■ **Problem to solve**
Exactly retype the lines from the top of the data through the line containing "You are a depth-aware object detector.", leaving out every picture.

■ **Dataset extract**
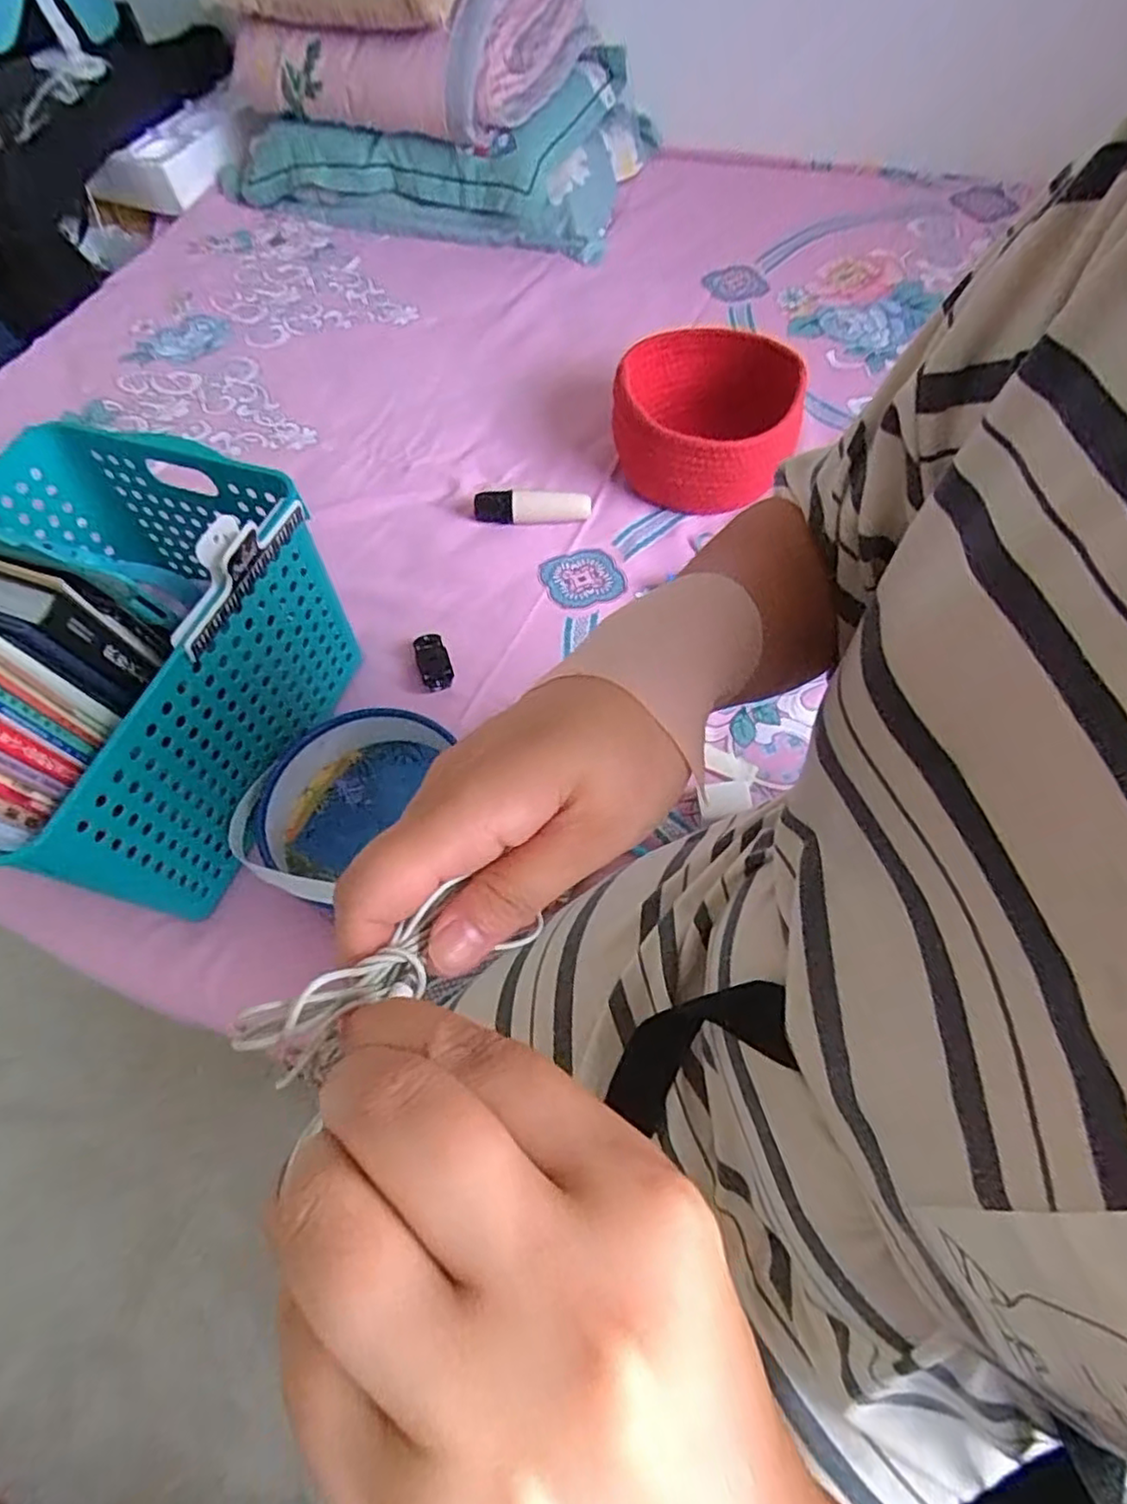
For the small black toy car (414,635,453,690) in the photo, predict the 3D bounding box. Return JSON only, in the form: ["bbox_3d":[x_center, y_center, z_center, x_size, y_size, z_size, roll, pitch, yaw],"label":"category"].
[{"bbox_3d":[-0.133,-0.092,0.702,0.031,0.018,0.065,-18,61,-6],"label":"small black toy car"}]

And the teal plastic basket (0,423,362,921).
[{"bbox_3d":[-0.375,-0.068,0.578,0.281,0.212,0.329,19,63,15],"label":"teal plastic basket"}]

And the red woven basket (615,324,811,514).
[{"bbox_3d":[0.160,-0.382,0.779,0.193,0.131,0.211,5,61,8],"label":"red woven basket"}]

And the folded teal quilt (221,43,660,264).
[{"bbox_3d":[-0.233,-1.051,1.195,0.722,0.149,0.386,13,62,12],"label":"folded teal quilt"}]

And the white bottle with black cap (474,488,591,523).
[{"bbox_3d":[-0.036,-0.288,0.795,0.133,0.032,0.030,-6,60,1],"label":"white bottle with black cap"}]

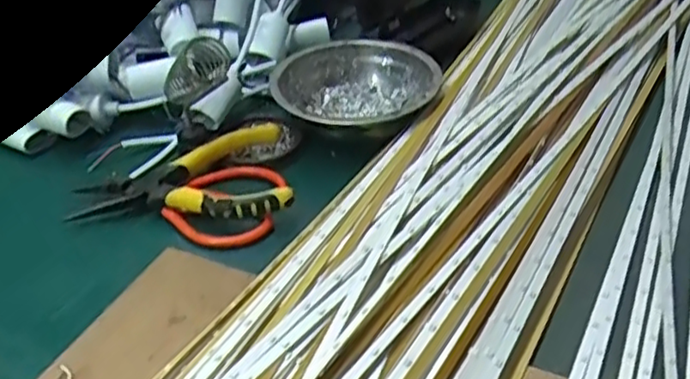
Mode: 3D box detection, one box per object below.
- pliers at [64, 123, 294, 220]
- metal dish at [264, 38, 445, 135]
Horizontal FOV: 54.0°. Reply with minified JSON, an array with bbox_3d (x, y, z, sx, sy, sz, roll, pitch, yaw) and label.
[{"bbox_3d":[-0.112,-0.006,0.464,0.142,0.025,0.085,-8,40,-7],"label":"pliers"},{"bbox_3d":[0.009,-0.072,0.527,0.122,0.037,0.113,-1,39,1],"label":"metal dish"}]

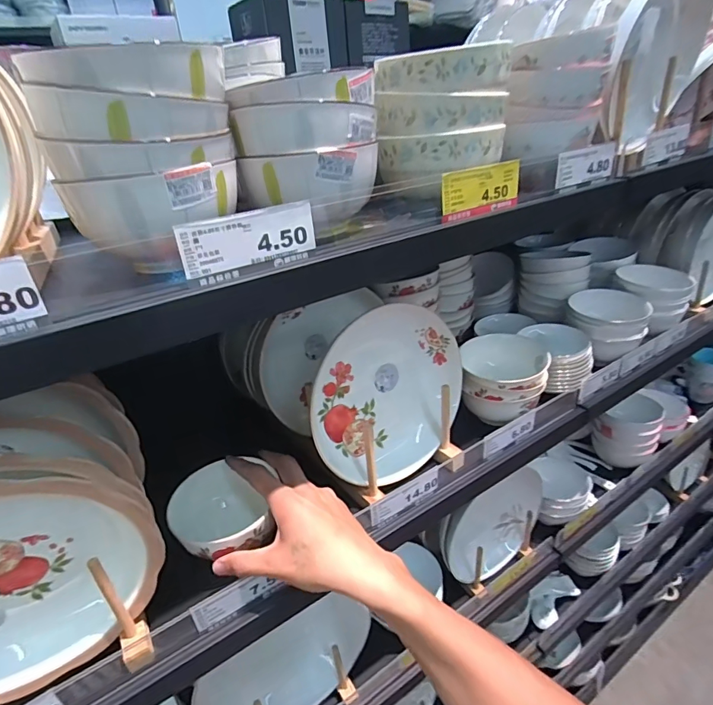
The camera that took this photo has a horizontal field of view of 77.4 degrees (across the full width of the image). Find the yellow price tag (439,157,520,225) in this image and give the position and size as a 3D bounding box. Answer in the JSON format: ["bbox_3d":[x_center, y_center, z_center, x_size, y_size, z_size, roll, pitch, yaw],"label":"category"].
[{"bbox_3d":[0.108,-0.140,0.385,0.085,0.039,0.007,-21,27,-23],"label":"yellow price tag"}]

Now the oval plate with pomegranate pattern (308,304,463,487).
[{"bbox_3d":[0.039,0.047,0.507,0.191,0.201,0.045,19,1,-34],"label":"oval plate with pomegranate pattern"}]

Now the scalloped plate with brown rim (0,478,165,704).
[{"bbox_3d":[-0.254,0.170,0.324,0.200,0.184,0.043,-23,32,-27],"label":"scalloped plate with brown rim"}]

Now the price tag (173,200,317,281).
[{"bbox_3d":[-0.069,-0.074,0.291,0.090,0.033,0.004,-21,30,-26],"label":"price tag"}]

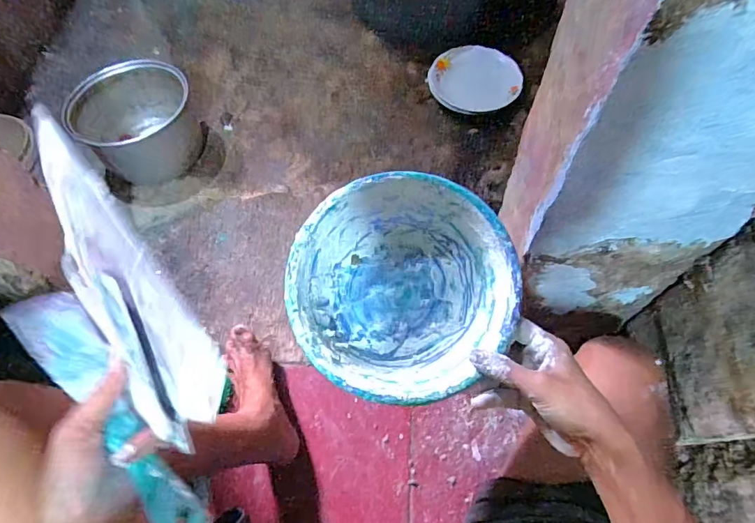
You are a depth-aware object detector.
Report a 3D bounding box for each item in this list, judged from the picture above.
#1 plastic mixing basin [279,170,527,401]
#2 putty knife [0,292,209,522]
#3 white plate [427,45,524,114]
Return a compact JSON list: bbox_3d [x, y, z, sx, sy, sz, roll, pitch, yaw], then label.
[{"bbox_3d":[0.023,0.025,0.444,0.199,0.085,0.199,0,77,1],"label":"plastic mixing basin"},{"bbox_3d":[-0.190,0.109,0.336,0.206,0.018,0.047,49,29,11],"label":"putty knife"},{"bbox_3d":[0.225,-0.424,1.096,0.203,0.028,0.167,9,82,14],"label":"white plate"}]

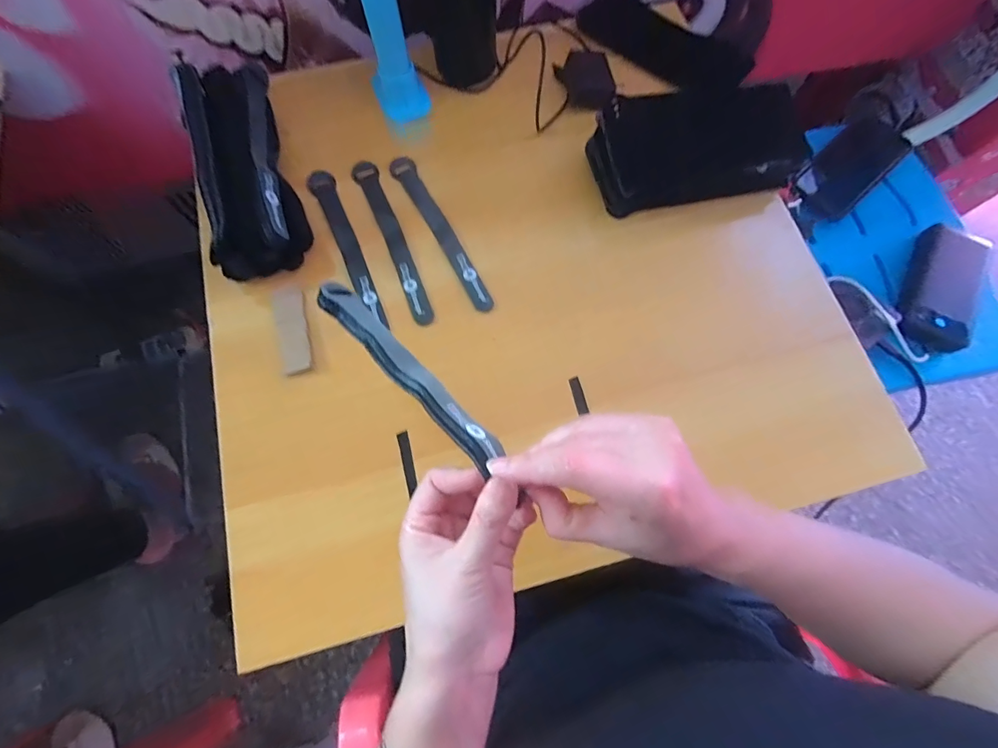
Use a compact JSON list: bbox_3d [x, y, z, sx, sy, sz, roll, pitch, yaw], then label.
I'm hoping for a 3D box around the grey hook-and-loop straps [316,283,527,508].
[{"bbox_3d":[-0.060,-0.005,0.278,0.022,0.015,0.172,-42,66,-13],"label":"grey hook-and-loop straps"}]

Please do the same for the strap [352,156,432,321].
[{"bbox_3d":[-0.107,-0.136,0.439,0.023,0.004,0.199,-21,75,-6],"label":"strap"}]

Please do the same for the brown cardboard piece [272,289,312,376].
[{"bbox_3d":[-0.196,-0.041,0.415,0.026,0.004,0.081,-10,76,-16],"label":"brown cardboard piece"}]

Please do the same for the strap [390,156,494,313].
[{"bbox_3d":[-0.060,-0.147,0.442,0.023,0.004,0.203,-26,73,-8],"label":"strap"}]

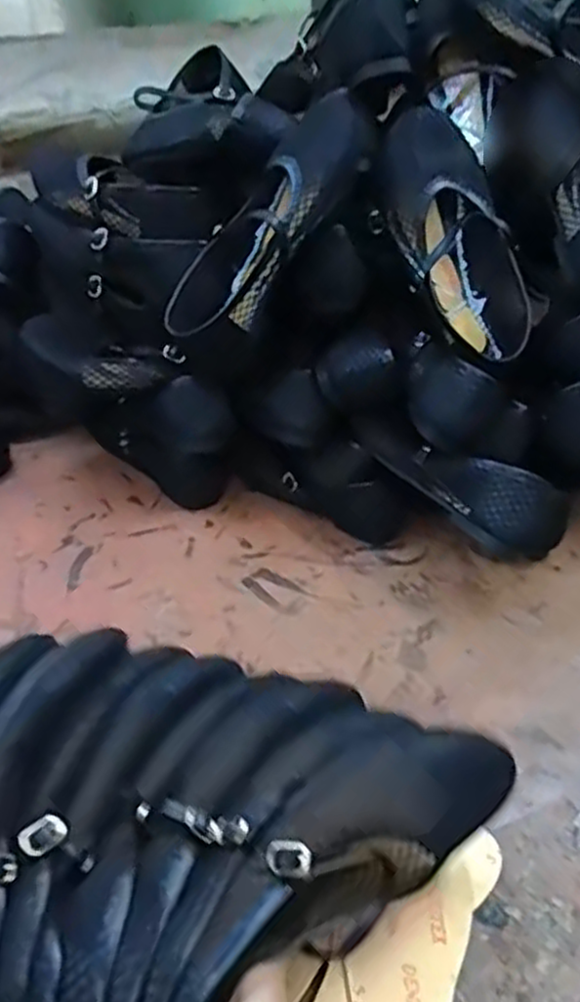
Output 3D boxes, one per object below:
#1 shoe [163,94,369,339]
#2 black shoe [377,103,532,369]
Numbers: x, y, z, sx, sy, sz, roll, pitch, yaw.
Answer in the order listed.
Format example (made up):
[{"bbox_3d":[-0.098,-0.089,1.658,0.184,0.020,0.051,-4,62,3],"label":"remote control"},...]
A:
[{"bbox_3d":[-0.012,-0.234,0.639,0.248,0.056,0.095,-52,47,2],"label":"shoe"},{"bbox_3d":[0.146,-0.239,0.681,0.102,0.056,0.249,-17,81,-15],"label":"black shoe"}]

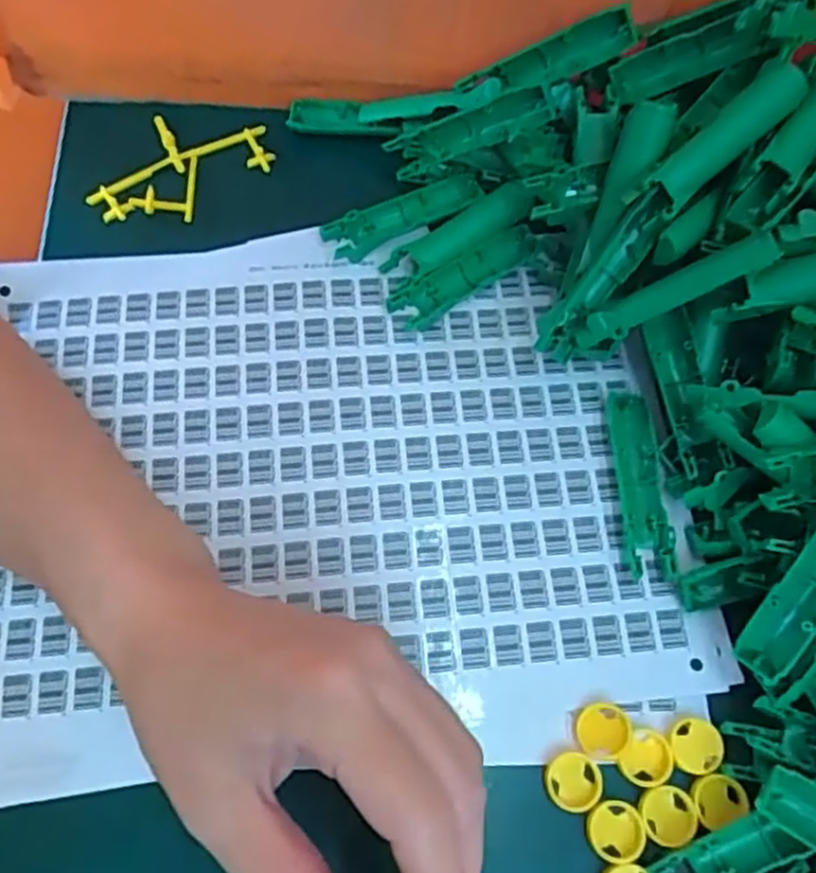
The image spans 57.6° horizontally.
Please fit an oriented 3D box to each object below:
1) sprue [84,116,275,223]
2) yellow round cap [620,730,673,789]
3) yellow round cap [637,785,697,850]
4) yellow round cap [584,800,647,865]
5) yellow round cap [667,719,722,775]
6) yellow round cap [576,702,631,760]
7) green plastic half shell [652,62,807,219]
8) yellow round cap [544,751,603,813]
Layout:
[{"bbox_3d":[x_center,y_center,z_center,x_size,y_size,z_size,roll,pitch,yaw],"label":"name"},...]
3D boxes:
[{"bbox_3d":[-0.111,-0.132,0.356,0.088,0.012,0.053,-24,72,-11],"label":"sprue"},{"bbox_3d":[0.087,0.117,0.268,0.017,0.004,0.018,1,69,-2],"label":"yellow round cap"},{"bbox_3d":[0.093,0.135,0.264,0.020,0.005,0.019,1,69,-2],"label":"yellow round cap"},{"bbox_3d":[0.073,0.139,0.261,0.020,0.004,0.019,1,69,-2],"label":"yellow round cap"},{"bbox_3d":[0.105,0.113,0.271,0.020,0.004,0.018,12,69,2],"label":"yellow round cap"},{"bbox_3d":[0.072,0.108,0.272,0.019,0.004,0.019,1,69,-2],"label":"yellow round cap"},{"bbox_3d":[0.119,-0.112,0.276,0.066,0.013,0.015,-42,71,2],"label":"green plastic half shell"},{"bbox_3d":[0.060,0.124,0.266,0.020,0.004,0.019,1,69,-2],"label":"yellow round cap"}]

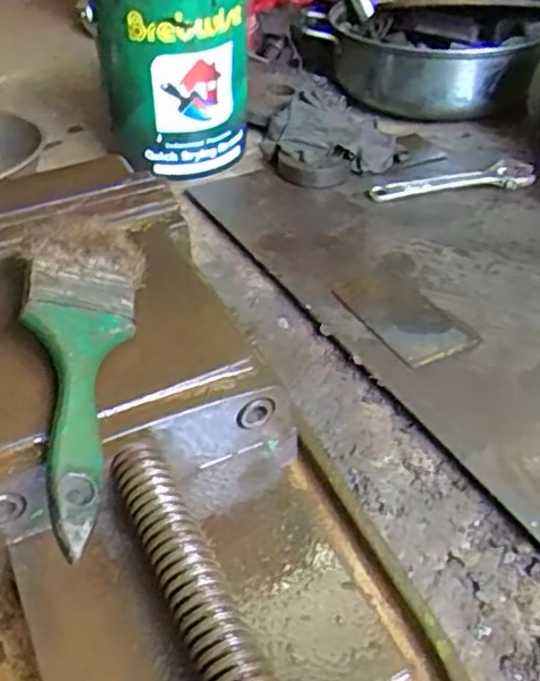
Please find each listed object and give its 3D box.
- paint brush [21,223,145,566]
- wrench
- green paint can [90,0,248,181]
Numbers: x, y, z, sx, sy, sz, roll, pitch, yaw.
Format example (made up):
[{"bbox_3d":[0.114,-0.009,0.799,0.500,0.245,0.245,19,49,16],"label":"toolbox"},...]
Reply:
[{"bbox_3d":[-0.103,0.010,0.375,0.062,0.019,0.208,11,47,-19],"label":"paint brush"},{"bbox_3d":[0.199,-0.172,0.776,0.189,0.009,0.042,-7,41,-6],"label":"wrench"},{"bbox_3d":[-0.105,-0.307,0.790,0.158,0.192,0.147,-7,41,-6],"label":"green paint can"}]

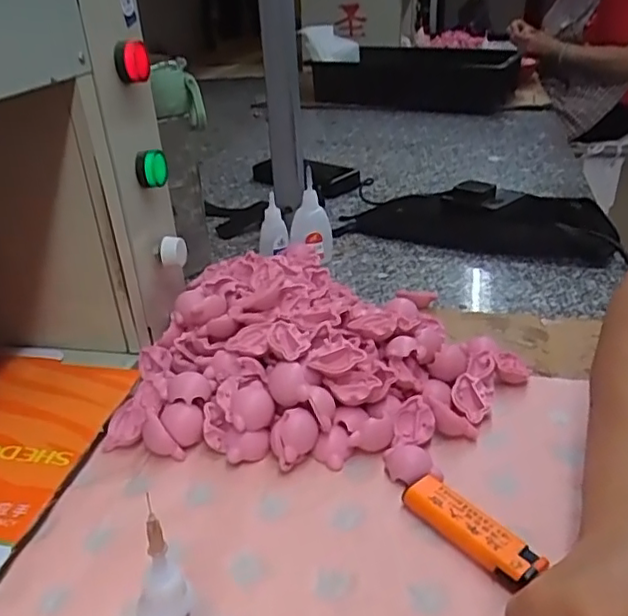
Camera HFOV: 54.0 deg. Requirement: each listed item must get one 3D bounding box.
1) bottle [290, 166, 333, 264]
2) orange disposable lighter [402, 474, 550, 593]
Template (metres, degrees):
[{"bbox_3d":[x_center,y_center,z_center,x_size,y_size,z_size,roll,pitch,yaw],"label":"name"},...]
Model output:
[{"bbox_3d":[0.000,-0.094,0.650,0.048,0.101,0.022,-9,31,-15],"label":"bottle"},{"bbox_3d":[0.083,0.119,0.330,0.022,0.015,0.077,-21,35,-32],"label":"orange disposable lighter"}]

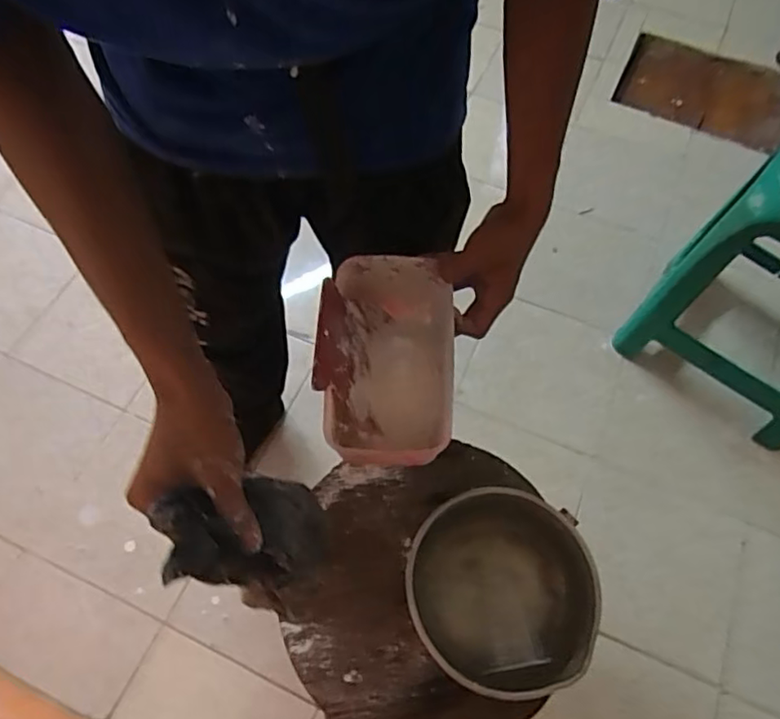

■ **Exercise result**
For the small black toy car (414,635,453,690) in the photo, predict the 3D bounding box. Return JSON only, in the form: ["bbox_3d":[x_center, y_center, z_center, x_size, y_size, z_size, roll, pitch, yaw],"label":"category"].
[{"bbox_3d":[-0.133,-0.092,0.702,0.031,0.018,0.065,-18,61,-6],"label":"small black toy car"}]

And the teal plastic basket (0,423,362,921).
[{"bbox_3d":[-0.375,-0.068,0.578,0.281,0.212,0.329,19,63,15],"label":"teal plastic basket"}]

And the red woven basket (615,324,811,514).
[{"bbox_3d":[0.160,-0.382,0.779,0.193,0.131,0.211,5,61,8],"label":"red woven basket"}]

And the folded teal quilt (221,43,660,264).
[{"bbox_3d":[-0.233,-1.051,1.195,0.722,0.149,0.386,13,62,12],"label":"folded teal quilt"}]

And the white bottle with black cap (474,488,591,523).
[{"bbox_3d":[-0.036,-0.288,0.795,0.133,0.032,0.030,-6,60,1],"label":"white bottle with black cap"}]

Mode: 3D box detection, one box per object below.
- pliers at [64, 123, 294, 220]
- metal dish at [264, 38, 445, 135]
Horizontal FOV: 54.0°. Reply with minified JSON, an array with bbox_3d (x, y, z, sx, sy, sz, roll, pitch, yaw) and label.
[{"bbox_3d":[-0.112,-0.006,0.464,0.142,0.025,0.085,-8,40,-7],"label":"pliers"},{"bbox_3d":[0.009,-0.072,0.527,0.122,0.037,0.113,-1,39,1],"label":"metal dish"}]

The camera that took this photo has a horizontal field of view of 77.4 degrees (across the full width of the image). Find the yellow price tag (439,157,520,225) in this image and give the position and size as a 3D bounding box. Answer in the JSON format: ["bbox_3d":[x_center, y_center, z_center, x_size, y_size, z_size, roll, pitch, yaw],"label":"category"].
[{"bbox_3d":[0.108,-0.140,0.385,0.085,0.039,0.007,-21,27,-23],"label":"yellow price tag"}]

Now the oval plate with pomegranate pattern (308,304,463,487).
[{"bbox_3d":[0.039,0.047,0.507,0.191,0.201,0.045,19,1,-34],"label":"oval plate with pomegranate pattern"}]

Now the scalloped plate with brown rim (0,478,165,704).
[{"bbox_3d":[-0.254,0.170,0.324,0.200,0.184,0.043,-23,32,-27],"label":"scalloped plate with brown rim"}]

Now the price tag (173,200,317,281).
[{"bbox_3d":[-0.069,-0.074,0.291,0.090,0.033,0.004,-21,30,-26],"label":"price tag"}]

You are a depth-aware object detector.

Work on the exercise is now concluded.